本文抜粋

--

ブログ 2012/06/09

前提

とある不便なスタジオに行くため、最寄り駅からタクシーに乗った。
料金は880円だった。
重い10円玉と別れたくて、千円札と一緒に合計1,080円を払った。 
8枚の硬貨と入れ違いに2枚の硬貨が戻ってくる計算だ。
       
「はい、20円のお釣りね」  
  
運転手さんは言った。

2枚の硬貨は合っていたので、  

「はい。ありがとうございました」 

と反射的に答えてしまった。
すぐに、 

「お釣りが違いますよ」

と言ったのだが、

「えっ?ちゃんと 20円ですよ」
  
と自身満々に返された。

「あっ!」
を期待していたので言葉を失った…。 
    
「…200円でしょ?」
 
「なんで?」
 
「なんでって、1,080円を支払ったから」

「だから、20円ですよ」 

「………」

ダメだ。  
お互いに暗算ができる前提の会話は成立しない…。   
 
スタッフが待っている。

--

提供データ
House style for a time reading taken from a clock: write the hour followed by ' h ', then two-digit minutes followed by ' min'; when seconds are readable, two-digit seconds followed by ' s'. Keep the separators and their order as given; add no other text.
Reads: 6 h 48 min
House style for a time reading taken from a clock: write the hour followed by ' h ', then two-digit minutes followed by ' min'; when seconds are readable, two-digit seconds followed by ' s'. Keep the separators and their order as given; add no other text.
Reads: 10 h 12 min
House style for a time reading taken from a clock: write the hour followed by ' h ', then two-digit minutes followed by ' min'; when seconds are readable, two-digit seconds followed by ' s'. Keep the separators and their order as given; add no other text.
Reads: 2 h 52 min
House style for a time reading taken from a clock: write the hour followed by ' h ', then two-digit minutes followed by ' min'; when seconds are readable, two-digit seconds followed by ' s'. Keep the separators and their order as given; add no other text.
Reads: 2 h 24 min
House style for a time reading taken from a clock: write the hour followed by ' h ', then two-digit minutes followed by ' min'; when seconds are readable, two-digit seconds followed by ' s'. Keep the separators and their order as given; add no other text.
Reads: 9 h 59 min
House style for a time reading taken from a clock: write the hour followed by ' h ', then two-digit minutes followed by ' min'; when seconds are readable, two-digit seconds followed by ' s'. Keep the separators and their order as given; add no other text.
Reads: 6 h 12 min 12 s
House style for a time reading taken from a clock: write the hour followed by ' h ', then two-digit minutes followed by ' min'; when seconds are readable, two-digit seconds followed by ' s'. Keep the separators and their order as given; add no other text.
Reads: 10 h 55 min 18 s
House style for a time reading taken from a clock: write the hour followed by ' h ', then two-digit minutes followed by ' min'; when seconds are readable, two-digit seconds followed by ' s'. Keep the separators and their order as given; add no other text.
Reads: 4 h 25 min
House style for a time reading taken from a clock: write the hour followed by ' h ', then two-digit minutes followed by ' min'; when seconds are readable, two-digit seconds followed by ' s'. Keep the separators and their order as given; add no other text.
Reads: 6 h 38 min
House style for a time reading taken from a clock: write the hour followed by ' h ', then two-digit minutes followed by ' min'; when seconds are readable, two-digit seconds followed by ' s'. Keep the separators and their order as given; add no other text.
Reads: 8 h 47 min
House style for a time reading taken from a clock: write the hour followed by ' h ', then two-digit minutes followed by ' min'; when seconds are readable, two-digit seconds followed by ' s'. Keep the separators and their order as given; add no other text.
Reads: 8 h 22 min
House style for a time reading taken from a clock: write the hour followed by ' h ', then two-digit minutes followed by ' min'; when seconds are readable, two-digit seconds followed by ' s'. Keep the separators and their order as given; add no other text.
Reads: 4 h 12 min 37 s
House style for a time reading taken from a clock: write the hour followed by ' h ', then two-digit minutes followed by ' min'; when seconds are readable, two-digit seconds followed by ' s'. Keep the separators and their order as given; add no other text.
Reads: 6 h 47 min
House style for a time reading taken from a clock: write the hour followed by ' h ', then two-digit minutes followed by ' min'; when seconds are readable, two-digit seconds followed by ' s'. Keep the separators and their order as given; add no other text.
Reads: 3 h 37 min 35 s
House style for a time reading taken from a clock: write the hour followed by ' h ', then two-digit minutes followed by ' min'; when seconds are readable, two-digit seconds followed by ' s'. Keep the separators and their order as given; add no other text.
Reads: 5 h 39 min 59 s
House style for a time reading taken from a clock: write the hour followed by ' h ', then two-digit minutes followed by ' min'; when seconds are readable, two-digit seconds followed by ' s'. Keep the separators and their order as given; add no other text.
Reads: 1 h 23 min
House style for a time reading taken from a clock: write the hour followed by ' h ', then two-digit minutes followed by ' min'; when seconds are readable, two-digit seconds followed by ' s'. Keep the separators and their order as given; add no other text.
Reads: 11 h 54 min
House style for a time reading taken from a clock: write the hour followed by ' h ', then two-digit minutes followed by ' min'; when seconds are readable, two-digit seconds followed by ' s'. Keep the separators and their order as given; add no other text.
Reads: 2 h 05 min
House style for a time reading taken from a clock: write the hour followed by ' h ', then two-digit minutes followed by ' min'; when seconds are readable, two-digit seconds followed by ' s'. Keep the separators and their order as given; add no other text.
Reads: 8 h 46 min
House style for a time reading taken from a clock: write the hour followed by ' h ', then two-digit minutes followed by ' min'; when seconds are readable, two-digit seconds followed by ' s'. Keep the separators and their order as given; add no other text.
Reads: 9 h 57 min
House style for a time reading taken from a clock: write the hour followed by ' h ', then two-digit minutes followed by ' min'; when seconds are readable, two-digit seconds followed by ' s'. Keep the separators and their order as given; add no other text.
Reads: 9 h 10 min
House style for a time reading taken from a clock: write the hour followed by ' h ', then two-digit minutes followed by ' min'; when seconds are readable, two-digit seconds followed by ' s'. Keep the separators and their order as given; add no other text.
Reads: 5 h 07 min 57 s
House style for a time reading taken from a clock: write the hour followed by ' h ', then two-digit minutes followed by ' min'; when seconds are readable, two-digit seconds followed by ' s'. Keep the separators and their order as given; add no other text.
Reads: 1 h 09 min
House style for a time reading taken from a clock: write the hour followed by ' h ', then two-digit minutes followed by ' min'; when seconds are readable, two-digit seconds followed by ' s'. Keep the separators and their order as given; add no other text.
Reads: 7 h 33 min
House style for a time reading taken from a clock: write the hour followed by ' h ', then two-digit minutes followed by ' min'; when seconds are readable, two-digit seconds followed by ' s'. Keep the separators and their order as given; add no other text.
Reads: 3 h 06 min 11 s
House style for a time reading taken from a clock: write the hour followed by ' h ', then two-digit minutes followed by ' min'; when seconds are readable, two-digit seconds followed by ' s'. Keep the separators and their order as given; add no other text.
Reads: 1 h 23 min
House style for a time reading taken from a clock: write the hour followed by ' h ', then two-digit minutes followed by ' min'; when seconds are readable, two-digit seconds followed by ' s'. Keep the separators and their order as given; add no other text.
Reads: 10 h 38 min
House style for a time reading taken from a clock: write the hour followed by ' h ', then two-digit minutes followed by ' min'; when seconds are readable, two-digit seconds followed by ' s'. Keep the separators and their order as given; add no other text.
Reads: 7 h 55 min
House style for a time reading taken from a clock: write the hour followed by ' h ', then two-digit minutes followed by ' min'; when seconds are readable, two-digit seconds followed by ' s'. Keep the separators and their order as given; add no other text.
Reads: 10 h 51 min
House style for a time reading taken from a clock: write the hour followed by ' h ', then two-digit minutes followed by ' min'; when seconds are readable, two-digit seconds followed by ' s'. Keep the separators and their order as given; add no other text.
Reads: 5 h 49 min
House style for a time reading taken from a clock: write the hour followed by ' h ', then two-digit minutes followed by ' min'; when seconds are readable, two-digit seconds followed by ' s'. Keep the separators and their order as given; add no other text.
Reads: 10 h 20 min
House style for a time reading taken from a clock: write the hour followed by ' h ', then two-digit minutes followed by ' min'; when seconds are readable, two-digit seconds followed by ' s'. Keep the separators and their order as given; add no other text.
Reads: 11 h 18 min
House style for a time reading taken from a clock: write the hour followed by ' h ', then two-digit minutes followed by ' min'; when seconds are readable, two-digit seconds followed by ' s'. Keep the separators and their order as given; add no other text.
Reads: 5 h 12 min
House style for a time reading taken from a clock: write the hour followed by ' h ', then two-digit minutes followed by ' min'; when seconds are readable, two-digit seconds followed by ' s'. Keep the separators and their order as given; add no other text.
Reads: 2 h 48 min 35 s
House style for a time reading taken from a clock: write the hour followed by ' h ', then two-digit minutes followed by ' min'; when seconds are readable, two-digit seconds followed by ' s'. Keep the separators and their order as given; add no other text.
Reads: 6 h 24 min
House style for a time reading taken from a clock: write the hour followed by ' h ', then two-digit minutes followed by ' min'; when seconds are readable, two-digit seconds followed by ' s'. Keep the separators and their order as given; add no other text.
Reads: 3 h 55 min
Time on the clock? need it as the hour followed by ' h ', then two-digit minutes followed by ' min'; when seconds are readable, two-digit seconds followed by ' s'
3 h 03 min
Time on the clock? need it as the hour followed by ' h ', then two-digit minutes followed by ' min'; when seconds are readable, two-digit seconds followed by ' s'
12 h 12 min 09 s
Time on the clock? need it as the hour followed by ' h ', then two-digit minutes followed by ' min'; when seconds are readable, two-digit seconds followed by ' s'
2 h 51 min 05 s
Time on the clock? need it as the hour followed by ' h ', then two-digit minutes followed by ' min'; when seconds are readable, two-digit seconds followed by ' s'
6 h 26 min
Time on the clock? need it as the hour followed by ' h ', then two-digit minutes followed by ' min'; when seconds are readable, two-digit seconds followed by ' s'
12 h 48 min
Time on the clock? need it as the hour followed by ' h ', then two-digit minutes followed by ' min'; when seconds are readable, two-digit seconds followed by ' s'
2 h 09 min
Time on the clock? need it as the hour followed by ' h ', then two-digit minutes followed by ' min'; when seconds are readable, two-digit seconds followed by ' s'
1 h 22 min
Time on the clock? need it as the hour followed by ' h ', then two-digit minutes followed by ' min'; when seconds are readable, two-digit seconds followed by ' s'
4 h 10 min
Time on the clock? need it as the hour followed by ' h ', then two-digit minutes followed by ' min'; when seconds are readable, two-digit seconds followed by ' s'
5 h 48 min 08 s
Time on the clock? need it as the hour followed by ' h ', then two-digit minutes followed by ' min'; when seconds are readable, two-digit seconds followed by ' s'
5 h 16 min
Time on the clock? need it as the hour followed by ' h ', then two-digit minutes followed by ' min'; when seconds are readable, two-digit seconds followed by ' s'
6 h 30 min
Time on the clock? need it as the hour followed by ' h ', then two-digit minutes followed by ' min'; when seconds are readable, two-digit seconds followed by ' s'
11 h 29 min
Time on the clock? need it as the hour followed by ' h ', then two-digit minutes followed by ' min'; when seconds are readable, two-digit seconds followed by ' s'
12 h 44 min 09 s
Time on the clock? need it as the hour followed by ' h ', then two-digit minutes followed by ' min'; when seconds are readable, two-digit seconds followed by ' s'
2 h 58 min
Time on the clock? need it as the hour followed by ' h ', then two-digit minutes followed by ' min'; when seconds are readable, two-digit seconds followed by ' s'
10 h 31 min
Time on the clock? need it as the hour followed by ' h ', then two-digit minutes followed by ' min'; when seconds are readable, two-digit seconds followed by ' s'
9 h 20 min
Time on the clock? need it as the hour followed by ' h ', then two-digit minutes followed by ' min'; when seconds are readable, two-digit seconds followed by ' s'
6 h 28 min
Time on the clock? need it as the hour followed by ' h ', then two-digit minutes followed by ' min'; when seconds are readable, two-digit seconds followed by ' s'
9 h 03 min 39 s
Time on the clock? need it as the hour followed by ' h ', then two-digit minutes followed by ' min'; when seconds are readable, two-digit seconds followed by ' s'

--

取り組む内容
**1.** タクシーの料金をめぐる文章で、タクシーの料金はいくらでしたか。
**2.** タクシーの料金をめぐる文章を2文で要約してください。
**3.** タクシーの料金をめぐる文章の「とある不便なスタジオに行くため、最寄り駅からタクシーに乗った。」から「と反射的に答えてしまった。」までの部分を、「運転手さん」を「ドライバー」に改めて書き直してください。

解答
**1.** 880円でした。

**2.** 最寄り駅からタクシーに乗った書き手は、880円の料金に対して千円札と10円玉で合計1,080円を払いましたが、運転手さんから20円のお釣りを渡されました。200円のはずだと伝えても運転手さんは20円だと言い返し、書き手は互いに暗算ができる前提の会話は成立しないと感じました。

**3.**
とある不便なスタジオに行くため、最寄り駅からタクシーに乗った。
料金は880円だった。
重い10円玉と別れたくて、千円札と一緒に合計1,080円を払った。 
8枚の硬貨と入れ違いに2枚の硬貨が戻ってくる計算だ。
       
「はい、20円のお釣りね」  
  
ドライバーは言った。

2枚の硬貨は合っていたので、  

「はい。ありがとうございました」 

と反射的に答えてしまった。